With dbt and Duckdb you now have an alternative for using Spark as your processing engine in the following scenarios:
- You process small to medium-sized datasets: tenths to hundredths of gigabytes of data.
- Your transformations are relatively simple (e.g. clean input data or rename columns,…).
Dbt with Duckdb is faster than Spark
The last aspect that I wanted to investigate, is whether it is cheaper to use DBT with Duckdb compared to Spark for performing data transformations on medium-sized datasets. In order to compare both, I used the TPC-DS benchmark, which is an industry-standard for comparing database performance.
- For generating the data and running the performance benchmarks for Spark, I used the approach I described in detail in my blog post discussing Spark performance improvements. TL;DR I use the Databricks toolkit and their testing framework and run Spark 3.2.1 on Kubernetes using Conveyor, a product of Data Minded. However, the same results can be achieved by using another way to run Spark on Kubernetes.
- I wanted to compare the performance on medium-sized datasets, so I used a scale factor of 100 to generate the TPC-DS input data. This results in about 100 Gb as input data.
- For running the dbt benchmarks, I used dbt 1.4.0 and Duckdb 0.7.1 benchmarks. I needed to rewrite the TPC-DS queries provided by Duckdb in order to make them work with dbt and use parquet files on S3 as input data. The resulting queries can be found in this git repo.
- I use the same m6.2xlarge instances from AWS for all my benchmarks. These instances have 8 vcpu and 32 Gb of RAM. Additionally, I attached 100Gb of disk storage which Duckdb uses to write its internal database files and Spark uses to store shuffle data.
In the results, I compare the Dbt + Duckdb performance with 3 different Spark setups:
- Spark local: this setup runs Spark on a single node and thus has no separate executors.
- Spark with 1 or 2 executors: here we run a Spark driver process and 1 or 2 executors to process the actual data.
I show the query duration (*) for only a few queries in the TPC-DS benchmark. I chose queries 40, 70, 81, 81, and 64 because they have very distinct query patterns; more details about this can be found in The Making of TPC-DS.
2 things stand out based on the results:
- Adding more machines to Spark leads to faster results. This is expected because the computations can now be distributed over multiple instances.
- Duckdb is faster for all queries except for query 64 (**).
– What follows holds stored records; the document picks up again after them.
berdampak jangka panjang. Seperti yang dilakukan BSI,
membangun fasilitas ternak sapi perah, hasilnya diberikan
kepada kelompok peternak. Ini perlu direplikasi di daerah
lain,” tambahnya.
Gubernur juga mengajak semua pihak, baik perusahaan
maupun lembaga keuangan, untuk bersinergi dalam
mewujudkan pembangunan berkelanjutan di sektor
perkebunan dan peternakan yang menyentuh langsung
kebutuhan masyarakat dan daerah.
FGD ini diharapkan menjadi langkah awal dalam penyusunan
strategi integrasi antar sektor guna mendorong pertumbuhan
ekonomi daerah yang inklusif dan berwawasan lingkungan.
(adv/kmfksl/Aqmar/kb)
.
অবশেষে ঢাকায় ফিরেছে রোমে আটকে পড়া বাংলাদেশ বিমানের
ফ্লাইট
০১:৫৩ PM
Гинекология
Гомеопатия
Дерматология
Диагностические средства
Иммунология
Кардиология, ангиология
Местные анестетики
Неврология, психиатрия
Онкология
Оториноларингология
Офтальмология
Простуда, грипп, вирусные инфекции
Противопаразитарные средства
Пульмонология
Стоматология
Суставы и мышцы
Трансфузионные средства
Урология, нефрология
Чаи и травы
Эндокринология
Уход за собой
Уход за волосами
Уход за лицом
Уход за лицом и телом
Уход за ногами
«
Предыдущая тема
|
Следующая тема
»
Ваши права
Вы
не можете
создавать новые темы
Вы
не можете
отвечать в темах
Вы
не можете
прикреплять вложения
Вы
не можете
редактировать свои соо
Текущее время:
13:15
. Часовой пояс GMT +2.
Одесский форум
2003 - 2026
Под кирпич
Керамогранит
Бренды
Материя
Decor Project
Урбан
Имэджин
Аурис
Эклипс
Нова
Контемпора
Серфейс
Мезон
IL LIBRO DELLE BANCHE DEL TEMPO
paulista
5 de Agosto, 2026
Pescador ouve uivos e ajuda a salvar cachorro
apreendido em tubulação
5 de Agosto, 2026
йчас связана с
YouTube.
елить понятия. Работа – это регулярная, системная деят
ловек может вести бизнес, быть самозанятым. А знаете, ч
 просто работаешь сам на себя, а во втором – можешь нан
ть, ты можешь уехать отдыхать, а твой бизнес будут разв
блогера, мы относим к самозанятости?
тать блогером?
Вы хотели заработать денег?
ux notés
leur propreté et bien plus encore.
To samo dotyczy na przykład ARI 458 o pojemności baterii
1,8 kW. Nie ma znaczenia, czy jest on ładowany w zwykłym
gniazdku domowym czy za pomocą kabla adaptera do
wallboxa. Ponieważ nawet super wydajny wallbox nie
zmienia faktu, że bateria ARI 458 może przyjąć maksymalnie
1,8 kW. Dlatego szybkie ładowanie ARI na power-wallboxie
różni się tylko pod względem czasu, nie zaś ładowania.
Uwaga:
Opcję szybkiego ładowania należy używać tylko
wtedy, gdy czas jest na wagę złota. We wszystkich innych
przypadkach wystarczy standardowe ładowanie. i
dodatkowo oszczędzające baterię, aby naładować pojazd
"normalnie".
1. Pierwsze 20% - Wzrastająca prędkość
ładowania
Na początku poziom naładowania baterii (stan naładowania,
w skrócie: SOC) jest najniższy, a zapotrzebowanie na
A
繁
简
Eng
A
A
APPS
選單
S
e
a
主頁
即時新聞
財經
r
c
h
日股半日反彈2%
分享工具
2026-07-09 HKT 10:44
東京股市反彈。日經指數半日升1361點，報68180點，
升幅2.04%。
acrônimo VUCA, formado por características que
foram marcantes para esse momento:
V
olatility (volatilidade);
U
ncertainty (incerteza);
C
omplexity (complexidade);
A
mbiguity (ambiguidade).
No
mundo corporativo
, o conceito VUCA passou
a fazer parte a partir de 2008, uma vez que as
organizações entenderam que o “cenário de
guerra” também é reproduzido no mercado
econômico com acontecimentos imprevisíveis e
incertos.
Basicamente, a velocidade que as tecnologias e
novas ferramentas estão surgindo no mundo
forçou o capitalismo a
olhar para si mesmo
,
This can be explained by the fact that Spark shines when you need to process data that is much larger than the memory of 1 machine. This is why running Spark on a single node or with just 1 executor is not very efficient. Duckdb on the other hand is optimized for processing data on a single node.
(*) I do not take into account the time it takes to spin up Kubernetes pods/nodes and instead, only look at the time it takes to execute the query. Running a Spark pipeline end-to-end with 2 executors will probably have even worse performance compared to dbt as we need to create multiple pods (Submitter pod, driver pod, 1–2 executor pods).
(**) Query 64 is the heaviest query in the benchmark as it joins 2 of the largest fact tables together. Even though Duckdb flushes data to disk when it cannot allocate any more memory, I could not successfully execute the query due to being out of memory. The same thing happened when trying with larger instances. I will need to investigate in more detail why this is the case.
In this blog post, I started with the advantages that dbt offers over Spark, such as a larger SQL-savvy audience and simpler execution. These benefits, combined with the fact that most companies don’t handle big data, raise questions about whether Spark is the best tool for them.
As an alternative, I showed that dbt in combination with Duckdb is great when your datasets are not too big, and your workloads are SQL compatible.
Finally, I proved the value of dbt and Duckdb by running the TPC-DS benchmark. The results show that dbt with DuckDB outperforms Spark on all queries except one.